◆ **Passage présenté**

L'action que le mythe rapporte délivre une explication. Le mythe donne non seulement la cause de ce qui est : il en donne le sens et le but. Ce qui est dans le monde où nous vivons est tel parce qu'il est la manifestation visible d'une intention invisible et transcendante. De ce fait le mythe déprécie le pouvoir de la raison. La vraie réalité du monde dépasse nécessairement ce que l'homme peut comprendre par ses seules ressources. Expliquer par un mythe c'est déjà se situer dans un monde où les faits et les éléments revêtent un sens, dans le monde sacré3 . Cependant, en même temps que la raison est dépréciée, un espoir lui est laissé puisque une première explication est donnée à l'homme.

Le mythe rapporte une action originelle qui donne l'explication de ce qui est, de telle manière néanmoins que ce qui est reste le contemporain de l'événement fondateur4 . Le mythe replace l'homme dans le temps et dans l'espace originel5 . Il demande à l'homme autre chose qu'une contention de l'esprit : il lui demande un dépaysement, un dépassement de son cadre temporel. Le mythe déprécie la raison et le monde des apparences pour donner à l'homme une dimension dont il ne dispose pas dans le monde phénoménal : il doit retrouver le monde de l'origine.

Mais cette parole du mythe reste - t - elle une parole accessible à l'homme ?


 

Le mythe est détenu par l'initié, le chaman. Si le mythe donne le sens du monde, c'est toujours un sens du fragment qu'il donne.

Le mythe ne donne le sens que d'un fragment de la communauté des hommes. La parole du mythe est certes comprise par tous les hommes d'une même culture. Mais elle est d'abord une parole révélée, dévoilée. Elle n'est pas la parole de l'usage courant, la parole de l'échange, de la discussion, de la controverse. Le mythe est la propriété de celui qui dispose du prestige et du pouvoir de dépasser le cadre du monde des hommes. Le mythe est la parole privée, celle qui confie le savoir et le pouvoir à quelques uns seulement. La parole du mythe impose le pouvoir de l'imaginaire et s'oppose à la parole politique qui s'expose à la controverse, à la réciprocité et qui ainsi reconnaît à l'autre un statut, une présence, une existence. Le mythe parle à l'homme sans lui reconnaître une identité de sujet.

◆ **Consignes à suivre**
D'après l'extrait sur le mythe, par qui le mythe est-il détenu ? Répondez en une phrase, s'il vous plaît. Les lignes n'ont aucun rôle dans cette consigne.

◆ **Relevé**
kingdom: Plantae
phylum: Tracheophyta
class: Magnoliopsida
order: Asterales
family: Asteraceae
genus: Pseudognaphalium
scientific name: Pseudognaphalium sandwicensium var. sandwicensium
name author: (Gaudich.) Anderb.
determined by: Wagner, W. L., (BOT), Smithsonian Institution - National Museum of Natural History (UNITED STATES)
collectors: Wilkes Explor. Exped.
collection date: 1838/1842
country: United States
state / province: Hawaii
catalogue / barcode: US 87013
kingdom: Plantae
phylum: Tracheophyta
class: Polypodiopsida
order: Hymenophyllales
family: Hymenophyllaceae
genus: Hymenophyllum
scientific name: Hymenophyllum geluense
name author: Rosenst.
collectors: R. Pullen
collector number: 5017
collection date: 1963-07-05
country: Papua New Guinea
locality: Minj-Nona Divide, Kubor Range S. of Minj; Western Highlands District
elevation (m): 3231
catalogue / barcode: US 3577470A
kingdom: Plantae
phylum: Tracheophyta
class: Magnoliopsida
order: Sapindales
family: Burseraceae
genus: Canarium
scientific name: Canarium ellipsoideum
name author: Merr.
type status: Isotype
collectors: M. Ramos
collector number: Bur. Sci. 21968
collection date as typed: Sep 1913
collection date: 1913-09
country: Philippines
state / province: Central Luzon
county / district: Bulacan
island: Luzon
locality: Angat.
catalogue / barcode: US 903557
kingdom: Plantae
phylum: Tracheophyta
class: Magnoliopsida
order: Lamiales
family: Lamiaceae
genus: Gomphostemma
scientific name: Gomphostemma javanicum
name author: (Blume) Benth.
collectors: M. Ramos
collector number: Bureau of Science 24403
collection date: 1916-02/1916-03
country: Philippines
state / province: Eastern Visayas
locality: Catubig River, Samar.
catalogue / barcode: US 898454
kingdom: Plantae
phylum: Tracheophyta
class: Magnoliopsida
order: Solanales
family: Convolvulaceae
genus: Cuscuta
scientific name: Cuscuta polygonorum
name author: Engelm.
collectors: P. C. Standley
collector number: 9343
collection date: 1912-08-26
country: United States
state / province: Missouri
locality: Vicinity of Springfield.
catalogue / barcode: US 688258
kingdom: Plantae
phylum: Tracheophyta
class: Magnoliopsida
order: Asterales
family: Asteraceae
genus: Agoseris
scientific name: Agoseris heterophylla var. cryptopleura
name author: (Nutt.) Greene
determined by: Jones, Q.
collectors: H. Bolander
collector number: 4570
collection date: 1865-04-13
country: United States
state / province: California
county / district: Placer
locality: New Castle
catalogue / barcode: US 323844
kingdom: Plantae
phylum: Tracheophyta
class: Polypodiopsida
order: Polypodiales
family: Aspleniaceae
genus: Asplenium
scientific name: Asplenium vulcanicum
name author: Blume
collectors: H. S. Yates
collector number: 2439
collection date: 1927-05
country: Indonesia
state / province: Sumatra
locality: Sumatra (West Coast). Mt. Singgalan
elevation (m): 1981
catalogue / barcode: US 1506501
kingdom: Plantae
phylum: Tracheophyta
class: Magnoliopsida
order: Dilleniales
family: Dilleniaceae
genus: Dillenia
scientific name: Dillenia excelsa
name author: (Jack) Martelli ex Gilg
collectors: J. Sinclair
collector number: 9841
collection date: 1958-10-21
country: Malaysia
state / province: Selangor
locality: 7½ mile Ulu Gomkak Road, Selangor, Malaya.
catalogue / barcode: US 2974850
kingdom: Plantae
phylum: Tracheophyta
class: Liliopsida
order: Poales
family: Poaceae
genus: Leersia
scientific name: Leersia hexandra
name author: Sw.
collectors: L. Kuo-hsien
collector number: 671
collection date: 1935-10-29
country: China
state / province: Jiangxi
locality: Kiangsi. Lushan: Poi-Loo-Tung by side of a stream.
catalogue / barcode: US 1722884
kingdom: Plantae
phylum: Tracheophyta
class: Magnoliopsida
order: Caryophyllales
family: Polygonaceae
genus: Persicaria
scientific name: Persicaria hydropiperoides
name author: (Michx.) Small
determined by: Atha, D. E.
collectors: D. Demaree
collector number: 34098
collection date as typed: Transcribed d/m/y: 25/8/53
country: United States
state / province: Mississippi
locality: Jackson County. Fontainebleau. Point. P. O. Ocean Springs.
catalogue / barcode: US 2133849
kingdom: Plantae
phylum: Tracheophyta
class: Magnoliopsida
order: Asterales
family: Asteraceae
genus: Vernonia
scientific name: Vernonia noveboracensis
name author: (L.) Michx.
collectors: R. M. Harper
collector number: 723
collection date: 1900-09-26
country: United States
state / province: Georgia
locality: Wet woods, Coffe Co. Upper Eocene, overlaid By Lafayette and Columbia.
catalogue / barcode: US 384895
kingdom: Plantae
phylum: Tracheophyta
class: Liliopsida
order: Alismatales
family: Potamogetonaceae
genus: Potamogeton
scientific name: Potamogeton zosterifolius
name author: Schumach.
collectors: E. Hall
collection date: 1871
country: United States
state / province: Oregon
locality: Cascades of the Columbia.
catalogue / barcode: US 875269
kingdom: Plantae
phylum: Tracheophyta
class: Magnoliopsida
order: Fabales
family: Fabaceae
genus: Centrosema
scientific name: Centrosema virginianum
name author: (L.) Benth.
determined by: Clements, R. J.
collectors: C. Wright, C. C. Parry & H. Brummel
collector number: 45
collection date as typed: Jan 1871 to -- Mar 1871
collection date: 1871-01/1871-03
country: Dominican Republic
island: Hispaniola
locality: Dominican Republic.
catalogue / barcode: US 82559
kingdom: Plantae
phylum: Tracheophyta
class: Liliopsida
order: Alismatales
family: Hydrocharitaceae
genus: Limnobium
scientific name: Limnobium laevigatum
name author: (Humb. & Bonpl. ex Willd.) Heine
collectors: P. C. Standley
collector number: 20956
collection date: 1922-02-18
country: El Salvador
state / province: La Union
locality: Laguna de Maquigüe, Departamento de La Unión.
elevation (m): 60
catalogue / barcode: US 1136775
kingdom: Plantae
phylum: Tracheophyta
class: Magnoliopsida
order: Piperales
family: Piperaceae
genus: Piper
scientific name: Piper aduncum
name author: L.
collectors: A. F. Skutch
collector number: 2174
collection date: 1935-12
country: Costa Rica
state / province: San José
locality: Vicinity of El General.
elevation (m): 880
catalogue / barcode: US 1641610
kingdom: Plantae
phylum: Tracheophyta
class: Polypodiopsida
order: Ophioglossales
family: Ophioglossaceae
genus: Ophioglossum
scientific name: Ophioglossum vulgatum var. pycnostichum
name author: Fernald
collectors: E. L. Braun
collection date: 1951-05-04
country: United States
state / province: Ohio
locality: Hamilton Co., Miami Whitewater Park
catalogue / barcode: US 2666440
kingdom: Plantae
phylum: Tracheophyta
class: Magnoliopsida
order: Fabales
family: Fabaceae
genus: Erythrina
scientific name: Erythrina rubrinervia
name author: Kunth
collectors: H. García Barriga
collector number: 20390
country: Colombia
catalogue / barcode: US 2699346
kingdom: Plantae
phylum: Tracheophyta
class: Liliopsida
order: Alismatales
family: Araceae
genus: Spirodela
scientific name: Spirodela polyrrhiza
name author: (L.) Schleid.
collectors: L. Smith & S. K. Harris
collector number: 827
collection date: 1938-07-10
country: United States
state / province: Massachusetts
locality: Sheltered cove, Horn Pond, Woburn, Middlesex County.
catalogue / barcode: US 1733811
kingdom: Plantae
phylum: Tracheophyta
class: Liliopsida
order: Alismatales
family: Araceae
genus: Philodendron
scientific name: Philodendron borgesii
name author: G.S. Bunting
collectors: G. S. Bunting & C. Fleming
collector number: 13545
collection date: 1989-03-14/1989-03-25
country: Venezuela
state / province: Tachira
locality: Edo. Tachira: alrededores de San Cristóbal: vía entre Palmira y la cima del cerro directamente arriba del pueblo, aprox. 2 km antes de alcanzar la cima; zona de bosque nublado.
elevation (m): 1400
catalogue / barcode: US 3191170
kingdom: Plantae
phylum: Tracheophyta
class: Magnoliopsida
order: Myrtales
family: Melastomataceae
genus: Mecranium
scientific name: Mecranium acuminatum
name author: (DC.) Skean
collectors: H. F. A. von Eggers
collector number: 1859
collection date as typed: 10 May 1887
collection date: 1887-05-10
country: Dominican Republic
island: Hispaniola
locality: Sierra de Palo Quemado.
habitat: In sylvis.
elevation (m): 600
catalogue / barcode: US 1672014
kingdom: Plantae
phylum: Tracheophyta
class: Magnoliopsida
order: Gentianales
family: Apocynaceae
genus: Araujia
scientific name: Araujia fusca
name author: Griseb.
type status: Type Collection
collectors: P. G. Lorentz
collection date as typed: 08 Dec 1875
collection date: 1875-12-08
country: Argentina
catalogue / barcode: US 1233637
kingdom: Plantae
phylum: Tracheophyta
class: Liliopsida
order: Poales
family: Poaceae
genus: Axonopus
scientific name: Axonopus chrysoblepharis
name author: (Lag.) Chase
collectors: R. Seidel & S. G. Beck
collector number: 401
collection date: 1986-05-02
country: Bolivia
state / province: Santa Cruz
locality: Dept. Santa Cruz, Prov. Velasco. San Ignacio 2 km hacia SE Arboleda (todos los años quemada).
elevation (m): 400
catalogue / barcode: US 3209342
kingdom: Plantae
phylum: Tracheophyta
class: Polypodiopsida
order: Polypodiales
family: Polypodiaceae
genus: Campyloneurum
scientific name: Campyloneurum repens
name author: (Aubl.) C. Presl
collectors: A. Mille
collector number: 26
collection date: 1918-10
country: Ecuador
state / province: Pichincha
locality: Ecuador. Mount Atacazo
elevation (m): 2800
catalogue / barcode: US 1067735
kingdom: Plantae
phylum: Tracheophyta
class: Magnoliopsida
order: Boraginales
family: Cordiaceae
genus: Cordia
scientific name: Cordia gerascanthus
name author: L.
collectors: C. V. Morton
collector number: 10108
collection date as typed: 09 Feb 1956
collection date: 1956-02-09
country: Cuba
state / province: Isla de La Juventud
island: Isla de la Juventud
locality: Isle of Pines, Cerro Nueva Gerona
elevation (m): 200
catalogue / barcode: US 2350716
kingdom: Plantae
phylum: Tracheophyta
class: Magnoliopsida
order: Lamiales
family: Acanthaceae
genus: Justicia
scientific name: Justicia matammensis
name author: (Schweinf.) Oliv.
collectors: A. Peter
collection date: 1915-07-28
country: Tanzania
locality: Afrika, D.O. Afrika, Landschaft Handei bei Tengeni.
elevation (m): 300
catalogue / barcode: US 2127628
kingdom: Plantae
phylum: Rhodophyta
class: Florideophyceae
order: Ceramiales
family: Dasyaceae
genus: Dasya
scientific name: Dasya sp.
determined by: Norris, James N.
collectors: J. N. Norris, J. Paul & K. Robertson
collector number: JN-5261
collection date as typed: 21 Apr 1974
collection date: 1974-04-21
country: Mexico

◆ **Résultat attendu**
Le mythe est détenu par l'initié, le chaman.